__Texte extrait__:

##########

Sur le vif - Vendredi 26.04.19 - 15.42h

 

Sur la forme, Macron est un homme brillant. Hier soir, dans la partie solo de sa conférence de presse, il a excellé. Le verbe est précis, bien choisi. Les attitudes, simples et directes. L'homme, très intelligent, ne cherche pas à se soustraire à la critique des Français : au contraire, il en prend et en assume sa part. A voir, à écouter, la prestation est remarquable. Le grand oral est parfaitement réussi.

 

Et c'est là que les observateurs de la vie politique - au moins eux - doivent faire preuve d'un minimum d'esprit critique. Ne pas seulement dire : "Le grand oral est réussi", mais se demander, en amont, quelle impérieuse nécessité a bien pu pousser le Prince à se montrer en majesté, face aux miroirs. Et à nous livrer une démonstration de son savoir-parler, son élégance à manier ses avant-bras et ses mains, son savoir-être-en-représentation. Au point qu'en le regardant, on pouvait, sans trop d'efforts, se représenter le Roi-dansant, entendez le jeune Louis XIV, l'un des meilleurs de sa génération dans l'art de mouvoir son corps, devant la Cour ébahie.

##########

__Énoncé de l'exercice__:
Poursuivez le texte sur la conférence de presse de Macron en reprenant juste après sa dernière phrase. Les lignes qui suivent proviennent d'une autre source que ce texte.

##########

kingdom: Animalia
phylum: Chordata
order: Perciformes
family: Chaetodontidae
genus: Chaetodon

##########

__Réponse à l'exercice__:
 

Pourquoi, à ce moment, cette monstration de soi-même ? La réponse est extraordinairement simple : parce que nous sommes à un mois des européennes, que cette échéance est capitale pour Macron, et que deux heures de présence télévisuelle, en début de soirée, à son avantage et en position de souverain, ne feront évidemment pas de mal dans ces circonstances, éminemment électorales. Hier soir, on a vu Emmanuel Macron, Emmanuel Macron, et Emmanuel Macron. On n'a pas trop souvenir d'avoir aperçu, par exemple (au hasard), Mme Le Pen.

 

Occuper le terrain dans l'échéance des européennes, telle était la seule finalité de cette chorégraphie solitaire et solaire. Rassurer la France. Lui montrer qu'elle a un souverain. Il a entendu son message (immense duperie, notamment en concédant un pitoyable droit de "pétition" là où était exigé un nouveau droit constitutionnel). Il reconnaît ses fautes, dans un confiteor que n'eussent renié ni Bossuet ni Fénelon. Il dit : "Je suis là, je suis avec vous, je vous aime et vous comprends".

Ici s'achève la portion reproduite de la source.